The ruling by the Canadian Radio-television and Telecommunications Commission (CRTC) means AboveNet Communications Inc. of White Plains, N.Y. can lease unused — or “dark” — fibre from a Canadian carrier and “light” it to sell services.
“It’s the right decision for [business] customers in Canada,” said Datta.
AboveNet, which offers optical, Ethernet and IP-based connectivity at speeds of 100 Mpbs and over to enterprises and carriers, plans to start operations in Toronto sometime next year through a Canadian subsidiary, he said.
The company already services some Canadian businesses with U.S. offices, and U.S. companies with Canadian offices, Datta said, which is why it looked north.
Datta couldn’t say when service will begin, what services will be offered or how they will be priced.
The decision was praised by Iain Grant, managing director of SeaBoard Group, a Montreal-based telecommunications consultancy. “For business buyers it means there will be more choice,” he said.
“This removes a significant impediment [to providers leasing dark fibre] and it looks like there will be more flexibility in the marketplace,” said Grant.
Teksavvy Solutions Inc., a Chatham, Ont.-based service provider that operates in several provinces and which supported AboveNet, also applauded the decision.
“What the decision does is preserve competitive choices for transport,” Kate do Forno, the company’s manager of corporate communications, said in a statement. “So, for TekSavvy it’s not so much about new services, but about ensuring that prices for transport don’t increase due to reduced choice. If cost increases for transport were to occur, this could potentially result in higher rates to consumers. So to that end, TekSavvy is happy with the decision.”
The commission’s ruling deals with a technicality – defining whether a provider that lights leased dark fibre optic cable is an unregulated reseller of telecom services or a regulated telecom common carrier.

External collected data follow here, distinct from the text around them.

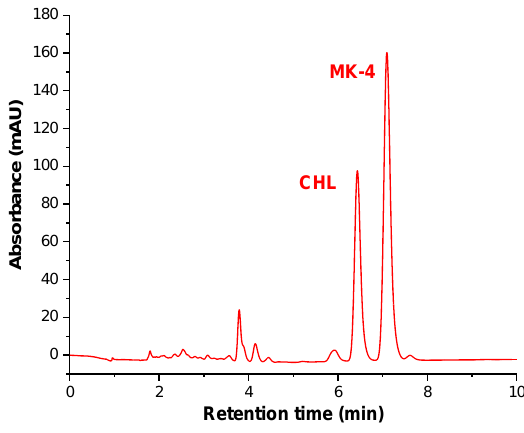
Figure 3. Chromatogram plot of dietary supplement DS-CHL@MK4.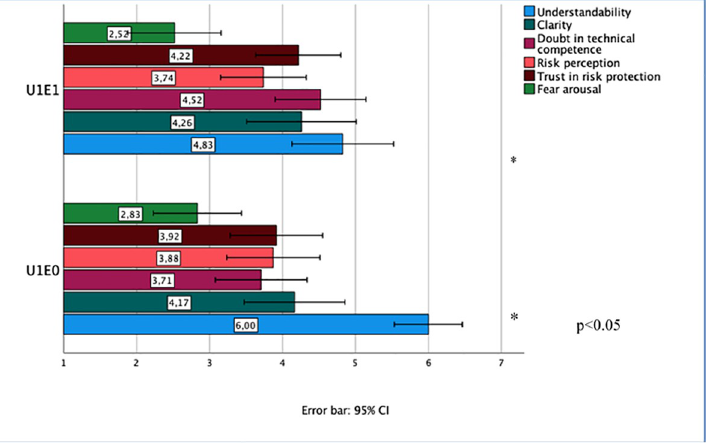
Fig 3. Effects of uncertainty explanation about protection by risk management (factor explanation) (R3). Means (with 95% confidence intervals) of the dependent variables (measured on 7-point Likert scales) for the two levels of factor “explanation”—U1E0: uncertainty, no explanation, U1E1: uncertainty, explanation, N.B.: The higher the score on the Likert scale the higher is the value on the dependent variable.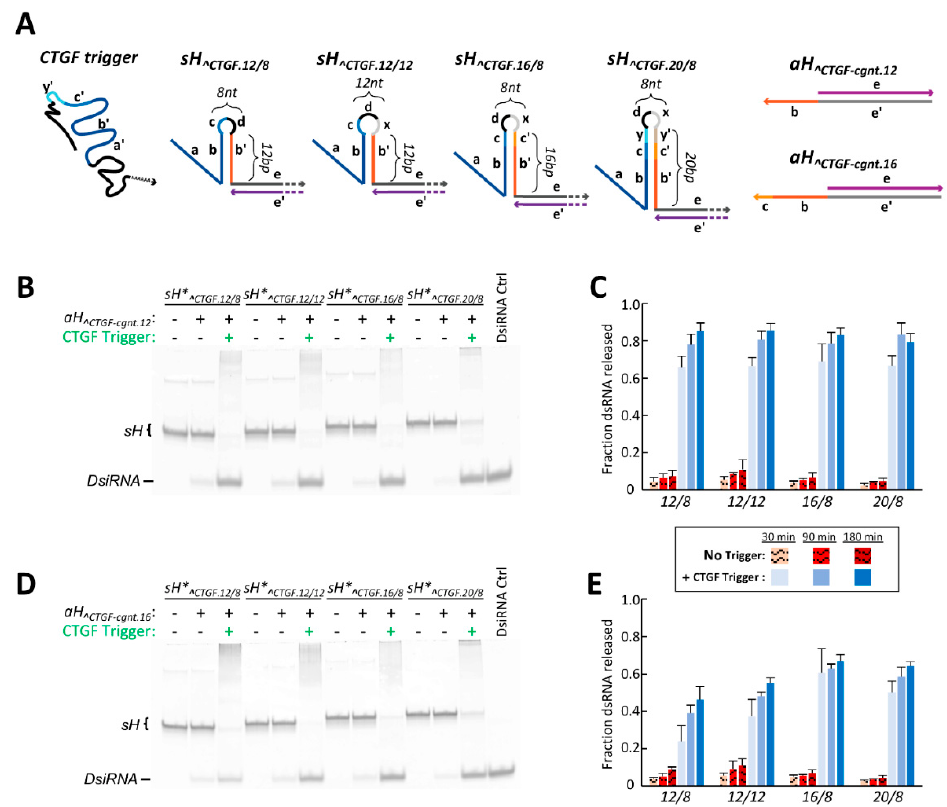
Figure 4. E ff ects of DNA structural alteration on the degree of trigger-inducible dsRNA release. ( A ) Four di ff erent sense hybrids that are responsive to the connective tissue growth factor (CTGF) trigger were designed, each having di ff erent features within the structured DNA hairpin. The hairpins di ff ered in the size of their loop or the length of their stem. Two di ff erent cognate antisense hybrids were designed and di ff er in the length of their single-stranded toehold. Sequence regions are indicated by lowercase letters and di ff erent colors to convey sequence identity or sequence complementarity. ( B , D ) DsiRNA release in the presence and absence of trigger was assessed by 10% acrylamide non-denaturing PAGE for each sense hybrid paired with a cognate antisense hybrid exhibiting either ( B ) a 12 nt toehold ( aH ˆCTGF-cgnt.12 ) or ( D ) a 16 nt toehold ( aH ˆCTGF-cgnt.16 ). Each sense hybrid and the DsiRNA control contained a 3 (cid:48) 6-carboxyfluorescein (6-FAM) labeled sense RNA strand for visualization and quantification. Gels in both ( B ) and ( D ) depict samples that were incubated for 30 min at 37 ◦ C. ( C , E ) Analysis of the fraction of dsRNA released by the four sense hybrids paired with ( C ) aH ˆCTGF-cgnt.12 or ( E ) aH ˆCTGF-cgnt.16 , in the presence and absence of the RNA trigger following 30, 90, or 180 min incubations at 37 ◦ C. Error bars indicate standard deviation of three replicate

By ruling such a company is a reseller, the CRTC may open room for Internet and other providers of connectivity to get into a new line of business, as well as more opportunities to sell dark fibre for phone and cable companies.
But it also may be a way foreign telecom providers can bypass Canadian telecom ownership rules and sell more services here by leasing fibre.
“It’s really clarified that you don’t have to be Canadian to light up [leased] dark fibre here,” said Mark Goldberg, a Thornhill, Ont.-based telecommunications consultant. “Presumably that creates opportunities for other service providers from around the world who want to get into business here,” said Goldberg.
AboveNet argued its Canadian unit wouldn’t control or own the fibre optic, therefore can’t be a telecom carrier.
The commission agreed.
Had the commission ruled against AboveNet, the Canadian unit not only would have been regulated, it would have run up against this country’s telecommunications foreign ownership restrictions.
The ruling may encourage more U.S.-based carriers to offer business services here. Among those supporting AboveNet’s application to the commission were four U.S. business telecom providers with Canadian divisions: Verizon Business; Level 3 Communications LLC of Broomfield, Colo.; Cogent Communications Inc. of Washington D.C. and NextG Networks Inc. of San Jose, Calif.
Spokesmen for Verizon and Level 3 couldn’t be reached for comment.
Canadian dark fibre owners could also benefit by having more buyers. One is Atria Networks of Markham, Ont. recently bought by Rogers Communications Inc. A Rogers spokesman said no one from the company could comment Friday on the decision.
Telus and Bell could appeal the CRTC decision either to the commission, to the Federal Court or to the federal cabinet.
No one from Telus or Bell replied to a request for comment by press time.